Tout ce qui précède imprègne l'entreprise. Approfondissons ici quelques éléments : l'approche du profit, du marché, du travail, de l'outil (la maintenance), la direction (la conception de l'autorité), la gestion du personnel (embauche, promotion, résolution des conflits), et les modalités de formation et d'apprentissage.

Le profit

Si la notion de profit n'est certes pas absente, elle n'est pas non plus illimitée. En Occident, le gestionnaire du capital anonyme d'une entreprise du même nom (la S.A.) est condamné à accumuler sans fin, en toute rationnalité économique et donc sans affectivité. Ce capital est abstrait, autonome. Dans la gestion africaine, il existe un ordre des priorités. F. R. Mahieu cite la communauté d'abord, puis la subsistance, enfin le profit. Les relations sociales et la sécurité l'emportent sur le gain, l'homo socialis sur l'homo economicus, les obligations sociales sur la productivité. C'est le "welfarisme africain" (H. Zaoual). La redistribution limite la capitalisation (A. Henry).
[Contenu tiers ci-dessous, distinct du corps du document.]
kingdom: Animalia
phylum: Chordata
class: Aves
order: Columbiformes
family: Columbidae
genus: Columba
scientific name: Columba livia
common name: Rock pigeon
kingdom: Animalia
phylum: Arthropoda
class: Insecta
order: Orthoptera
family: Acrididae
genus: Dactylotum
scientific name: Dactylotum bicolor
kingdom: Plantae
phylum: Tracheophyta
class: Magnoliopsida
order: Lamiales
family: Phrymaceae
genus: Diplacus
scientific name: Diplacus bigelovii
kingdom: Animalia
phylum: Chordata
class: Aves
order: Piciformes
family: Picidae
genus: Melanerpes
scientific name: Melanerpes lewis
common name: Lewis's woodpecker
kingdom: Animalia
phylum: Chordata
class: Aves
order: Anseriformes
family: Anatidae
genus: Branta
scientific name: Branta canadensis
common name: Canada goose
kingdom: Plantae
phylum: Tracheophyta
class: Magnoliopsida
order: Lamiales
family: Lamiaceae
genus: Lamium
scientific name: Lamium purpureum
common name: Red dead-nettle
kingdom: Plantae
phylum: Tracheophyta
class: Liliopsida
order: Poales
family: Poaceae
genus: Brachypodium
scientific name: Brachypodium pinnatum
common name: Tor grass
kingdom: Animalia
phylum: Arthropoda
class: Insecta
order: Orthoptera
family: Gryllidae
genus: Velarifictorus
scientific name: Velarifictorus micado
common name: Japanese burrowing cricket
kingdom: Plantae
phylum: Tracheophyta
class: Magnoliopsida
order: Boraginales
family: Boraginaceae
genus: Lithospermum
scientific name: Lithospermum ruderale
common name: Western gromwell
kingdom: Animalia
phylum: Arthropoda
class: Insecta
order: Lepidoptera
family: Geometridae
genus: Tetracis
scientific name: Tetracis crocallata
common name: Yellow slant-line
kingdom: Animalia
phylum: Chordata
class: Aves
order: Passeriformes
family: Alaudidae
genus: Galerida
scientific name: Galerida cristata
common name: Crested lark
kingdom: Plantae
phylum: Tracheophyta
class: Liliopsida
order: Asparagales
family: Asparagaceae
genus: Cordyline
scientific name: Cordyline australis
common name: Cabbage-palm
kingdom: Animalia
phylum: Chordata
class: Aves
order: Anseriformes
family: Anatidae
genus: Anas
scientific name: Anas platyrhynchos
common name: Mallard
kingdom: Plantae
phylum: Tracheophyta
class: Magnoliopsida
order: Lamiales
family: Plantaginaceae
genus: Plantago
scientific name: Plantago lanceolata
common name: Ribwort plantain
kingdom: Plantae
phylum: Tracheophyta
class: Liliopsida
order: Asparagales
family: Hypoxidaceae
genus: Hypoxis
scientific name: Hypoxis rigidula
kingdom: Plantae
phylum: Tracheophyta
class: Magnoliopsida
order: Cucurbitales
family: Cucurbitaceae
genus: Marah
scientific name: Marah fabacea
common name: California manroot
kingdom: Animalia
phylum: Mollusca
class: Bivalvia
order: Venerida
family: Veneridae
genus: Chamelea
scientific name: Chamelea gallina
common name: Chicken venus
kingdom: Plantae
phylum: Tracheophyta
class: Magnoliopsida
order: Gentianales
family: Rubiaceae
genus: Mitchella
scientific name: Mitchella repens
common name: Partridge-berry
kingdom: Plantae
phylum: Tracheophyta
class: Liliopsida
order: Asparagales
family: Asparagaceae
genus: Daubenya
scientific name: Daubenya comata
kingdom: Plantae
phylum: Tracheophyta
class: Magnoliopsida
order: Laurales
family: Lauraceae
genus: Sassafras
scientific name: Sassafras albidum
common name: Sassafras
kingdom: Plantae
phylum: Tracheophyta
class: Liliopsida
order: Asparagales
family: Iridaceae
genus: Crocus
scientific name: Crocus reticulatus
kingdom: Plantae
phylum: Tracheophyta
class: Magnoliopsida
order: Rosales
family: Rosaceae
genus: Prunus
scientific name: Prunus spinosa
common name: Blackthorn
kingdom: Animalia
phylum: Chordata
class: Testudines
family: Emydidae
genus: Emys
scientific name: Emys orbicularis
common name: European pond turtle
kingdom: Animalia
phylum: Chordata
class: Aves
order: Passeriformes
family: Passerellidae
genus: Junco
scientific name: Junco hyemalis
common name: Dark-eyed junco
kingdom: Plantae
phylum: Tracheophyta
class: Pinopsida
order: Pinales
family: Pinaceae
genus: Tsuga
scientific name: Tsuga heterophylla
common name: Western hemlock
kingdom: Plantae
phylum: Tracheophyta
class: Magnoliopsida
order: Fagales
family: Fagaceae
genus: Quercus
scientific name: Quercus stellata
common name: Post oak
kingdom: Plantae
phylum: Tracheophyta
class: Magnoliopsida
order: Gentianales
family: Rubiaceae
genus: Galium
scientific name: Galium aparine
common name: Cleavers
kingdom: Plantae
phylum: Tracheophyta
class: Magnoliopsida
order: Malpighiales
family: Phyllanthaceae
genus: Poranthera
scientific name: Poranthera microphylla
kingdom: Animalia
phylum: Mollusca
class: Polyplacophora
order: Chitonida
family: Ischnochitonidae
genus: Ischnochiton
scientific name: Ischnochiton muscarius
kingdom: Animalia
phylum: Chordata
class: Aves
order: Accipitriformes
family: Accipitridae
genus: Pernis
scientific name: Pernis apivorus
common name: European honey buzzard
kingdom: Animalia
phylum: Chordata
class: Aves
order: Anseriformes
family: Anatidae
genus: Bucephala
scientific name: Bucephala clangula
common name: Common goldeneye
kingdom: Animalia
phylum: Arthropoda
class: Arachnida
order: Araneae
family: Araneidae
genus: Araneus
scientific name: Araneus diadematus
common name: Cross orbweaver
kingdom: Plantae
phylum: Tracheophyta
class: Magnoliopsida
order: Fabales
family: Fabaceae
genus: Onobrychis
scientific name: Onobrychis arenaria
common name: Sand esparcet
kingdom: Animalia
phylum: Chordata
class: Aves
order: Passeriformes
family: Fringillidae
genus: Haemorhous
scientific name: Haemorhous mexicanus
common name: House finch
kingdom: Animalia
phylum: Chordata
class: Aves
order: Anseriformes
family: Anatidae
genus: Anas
Ce système de droits et obligations communautaires, s'il assure un minimum de sécurité, peut paralyser gravement l'esprit d'initiative et d'accumulation en redistribuant les richesses par d'innombrables transferts (en argent, en services, en temps) (I. Sidibe) et en étouffant le goût du risque et la "saisie des opportunités" selon la logique du profit capitaliste (G. Dokou).

Ainsi, une entreprise togolaise prospère et employant plus de 1.000 personnes finit par péricliter. Le diagnostic qu'en fit G. Dokou touche notamment à l'importance débilitante de la redistribution du profit aux dix épouses et innombrables enfants et neveux du patron ("Il faut que les gens sachent que je n'ai pas gardé l'argent pour moi" se dit le chef d'entreprise).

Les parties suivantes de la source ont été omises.